LANCOM is a wholly-owned subsidiary of the German technology group Rohde & Schwarz GmbH & Co. KG, headquartered in Munich.

“As CEO of the only German IT network manufacturer, I would like to emphasize the importance of a digital ecosystem that can be operated securely and autonomously. The past few years in particular have been characterized by uncertainty and disruption, and have made many companies aware of how dependent our economy is on global supply and value chains. That is why we must see it as our task to work on a more sovereign Europe, especially in the field of key technological sectors.“ Ralf Koenzen – CEO LANCOM Systems

Rohde & Schwarz Cybersecurity is a member of the European Cybersecurity Organisation (ECSO).

Secunet AG is dedicated to protecting digital infrastructures, systems, networks, and confidential data. Its clients include federal ministries, federal and state authorities, DAX corporations, international agencies, and organizations. The crypto solution SINA (Secure Inter-Network Architecture) is used by numerous government institutions. A cloud ecosystem that has considered specific security, sovereignty, flexibility, and interoperability requirements from the start aims to enable independence from hyperscalers in sensitive areas.

Secunet is a member of the European Cybersecurity Organisation (ECSO) and the OSB Alliance.

SUSE Software Solutions Germany GmbH is the largest independent open-source company in the world. Since 1992, it has been developing and distributing its solutions, now catering to all major industries and the public sector.

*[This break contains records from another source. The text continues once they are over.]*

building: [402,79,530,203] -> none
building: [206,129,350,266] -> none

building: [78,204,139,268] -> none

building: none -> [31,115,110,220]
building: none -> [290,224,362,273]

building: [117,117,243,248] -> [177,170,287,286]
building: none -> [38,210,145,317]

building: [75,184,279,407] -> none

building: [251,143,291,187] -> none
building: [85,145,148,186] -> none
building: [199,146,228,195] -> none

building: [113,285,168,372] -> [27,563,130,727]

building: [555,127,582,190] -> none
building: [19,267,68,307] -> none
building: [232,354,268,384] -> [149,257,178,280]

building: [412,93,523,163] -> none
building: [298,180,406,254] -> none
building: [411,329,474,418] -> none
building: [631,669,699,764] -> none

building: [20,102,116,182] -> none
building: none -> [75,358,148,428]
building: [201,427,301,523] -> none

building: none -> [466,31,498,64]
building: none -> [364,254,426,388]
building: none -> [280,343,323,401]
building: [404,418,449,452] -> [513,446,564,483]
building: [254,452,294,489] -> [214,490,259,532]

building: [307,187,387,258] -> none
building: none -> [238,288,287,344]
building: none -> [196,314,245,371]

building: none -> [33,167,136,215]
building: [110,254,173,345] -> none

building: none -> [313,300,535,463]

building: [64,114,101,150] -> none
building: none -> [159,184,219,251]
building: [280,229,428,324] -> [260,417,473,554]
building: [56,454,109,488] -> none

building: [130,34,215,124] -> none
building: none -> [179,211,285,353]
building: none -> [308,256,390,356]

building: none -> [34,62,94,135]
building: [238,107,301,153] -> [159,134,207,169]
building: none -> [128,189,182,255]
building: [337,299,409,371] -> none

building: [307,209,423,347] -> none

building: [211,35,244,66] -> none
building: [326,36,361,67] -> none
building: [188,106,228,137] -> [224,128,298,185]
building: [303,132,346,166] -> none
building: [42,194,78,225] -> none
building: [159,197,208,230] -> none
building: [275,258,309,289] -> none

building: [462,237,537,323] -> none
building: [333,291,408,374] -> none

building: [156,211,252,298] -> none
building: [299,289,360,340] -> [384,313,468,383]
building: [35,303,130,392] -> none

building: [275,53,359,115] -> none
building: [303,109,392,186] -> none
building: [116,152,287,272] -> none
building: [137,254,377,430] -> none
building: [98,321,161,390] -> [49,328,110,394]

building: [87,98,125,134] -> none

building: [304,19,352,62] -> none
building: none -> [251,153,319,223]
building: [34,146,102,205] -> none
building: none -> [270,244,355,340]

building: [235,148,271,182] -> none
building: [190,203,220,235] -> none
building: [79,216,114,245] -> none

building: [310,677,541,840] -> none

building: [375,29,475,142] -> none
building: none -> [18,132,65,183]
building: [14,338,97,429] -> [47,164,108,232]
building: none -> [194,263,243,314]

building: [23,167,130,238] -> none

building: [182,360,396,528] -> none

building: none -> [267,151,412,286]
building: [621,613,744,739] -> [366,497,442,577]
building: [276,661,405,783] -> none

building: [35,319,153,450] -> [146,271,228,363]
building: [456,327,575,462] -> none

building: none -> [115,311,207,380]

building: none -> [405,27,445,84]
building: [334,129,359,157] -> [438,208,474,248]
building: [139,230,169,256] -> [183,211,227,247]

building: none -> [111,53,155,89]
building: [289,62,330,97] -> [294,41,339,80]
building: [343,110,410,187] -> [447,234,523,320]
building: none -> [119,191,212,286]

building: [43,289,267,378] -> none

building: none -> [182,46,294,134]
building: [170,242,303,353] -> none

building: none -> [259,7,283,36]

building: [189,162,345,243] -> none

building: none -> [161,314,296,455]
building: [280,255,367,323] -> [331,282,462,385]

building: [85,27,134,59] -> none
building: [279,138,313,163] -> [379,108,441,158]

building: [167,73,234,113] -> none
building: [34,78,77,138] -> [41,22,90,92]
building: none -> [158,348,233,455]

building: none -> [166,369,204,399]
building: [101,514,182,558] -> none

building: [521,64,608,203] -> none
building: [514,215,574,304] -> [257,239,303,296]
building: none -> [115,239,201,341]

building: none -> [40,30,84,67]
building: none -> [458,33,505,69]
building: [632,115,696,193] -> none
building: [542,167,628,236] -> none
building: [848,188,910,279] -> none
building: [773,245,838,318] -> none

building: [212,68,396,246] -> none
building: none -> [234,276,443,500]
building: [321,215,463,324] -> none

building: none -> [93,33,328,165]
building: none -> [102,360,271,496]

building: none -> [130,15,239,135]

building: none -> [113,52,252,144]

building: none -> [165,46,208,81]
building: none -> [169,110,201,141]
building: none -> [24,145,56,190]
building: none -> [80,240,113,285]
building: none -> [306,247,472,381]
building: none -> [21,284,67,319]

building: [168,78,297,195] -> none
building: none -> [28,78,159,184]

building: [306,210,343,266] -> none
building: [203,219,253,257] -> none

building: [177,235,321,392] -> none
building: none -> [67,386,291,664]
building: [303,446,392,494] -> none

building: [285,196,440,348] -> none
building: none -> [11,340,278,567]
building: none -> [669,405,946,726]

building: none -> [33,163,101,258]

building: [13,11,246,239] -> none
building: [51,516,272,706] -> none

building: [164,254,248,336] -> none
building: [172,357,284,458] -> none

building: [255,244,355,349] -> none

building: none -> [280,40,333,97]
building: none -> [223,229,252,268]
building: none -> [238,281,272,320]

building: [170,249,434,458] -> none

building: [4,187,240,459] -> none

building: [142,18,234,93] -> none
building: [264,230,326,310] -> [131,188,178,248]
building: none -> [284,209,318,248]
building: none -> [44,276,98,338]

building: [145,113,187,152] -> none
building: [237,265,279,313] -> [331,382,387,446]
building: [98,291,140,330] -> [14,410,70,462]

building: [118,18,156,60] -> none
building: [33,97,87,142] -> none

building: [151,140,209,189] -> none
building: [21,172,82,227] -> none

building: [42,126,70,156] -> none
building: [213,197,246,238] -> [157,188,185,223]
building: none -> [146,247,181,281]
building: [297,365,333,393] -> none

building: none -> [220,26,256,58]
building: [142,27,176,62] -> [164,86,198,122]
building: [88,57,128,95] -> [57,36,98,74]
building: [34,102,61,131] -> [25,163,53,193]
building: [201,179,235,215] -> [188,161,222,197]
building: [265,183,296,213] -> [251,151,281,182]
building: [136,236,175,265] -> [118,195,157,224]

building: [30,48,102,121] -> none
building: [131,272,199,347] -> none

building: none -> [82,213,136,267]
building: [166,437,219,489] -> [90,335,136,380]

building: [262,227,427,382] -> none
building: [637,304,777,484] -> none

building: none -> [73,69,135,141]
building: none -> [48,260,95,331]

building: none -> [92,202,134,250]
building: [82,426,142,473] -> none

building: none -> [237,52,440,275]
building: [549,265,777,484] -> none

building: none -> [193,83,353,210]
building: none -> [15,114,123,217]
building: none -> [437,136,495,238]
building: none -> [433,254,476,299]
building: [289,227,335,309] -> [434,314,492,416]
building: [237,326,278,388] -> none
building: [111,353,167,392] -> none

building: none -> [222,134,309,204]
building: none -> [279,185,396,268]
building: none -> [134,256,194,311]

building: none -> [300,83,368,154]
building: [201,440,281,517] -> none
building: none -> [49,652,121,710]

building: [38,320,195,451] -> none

The Linux-based operating system, SUSE Linux Enterprise, is a standard in many companies for secure data processing in data centers, the cloud, and at the edge. In the SUSE blog, an author references the Digital Dependence Index, which states that Germany is 82 percent dependent on foreign software, hardware, and intellectual property rights, and describes seven steps to achieving greater digital sovereignty.

SUSE is a member of the OSB Alliance.

On the one hand, the multi-cloud universe is expanding; on the other hand, the pressure on companies regarding security and data protection is increasing. A well-thought-out strategy for digital sovereignty can be helpful, according to the website of the Thales Group, based in Paris. With solutions for identity and access management (IAM), companies can protect sensitive data, prevent unauthorized access, and ensure compliance with legal regulations. In several publications – including a data sheet, an e-book, a white paper, and a case study – Thales advocates for greater digital sovereignty.

Thales is a member of the European Cybersecurity Organisation (ECSO).

As a provider of open-source solutions for identity and access management, IT infrastructure management, and seamless application integration, Univention is committed to the digital sovereignty of companies, government institutions, and the education sector.

Peter Ganten, CEO of Univention, is also a board member of the OSB Alliance.

The Center for Digital Sovereignty (ZenDis), founded in 2022, supports public administration in Germany in the independent use of digital technologies. To this end, the "start-up within the state" promotes and develops alternatives to commonly used applications based on modern, powerful, and scalable open-source software – such as a platform for sharing open-source software and an office and collaboration suite.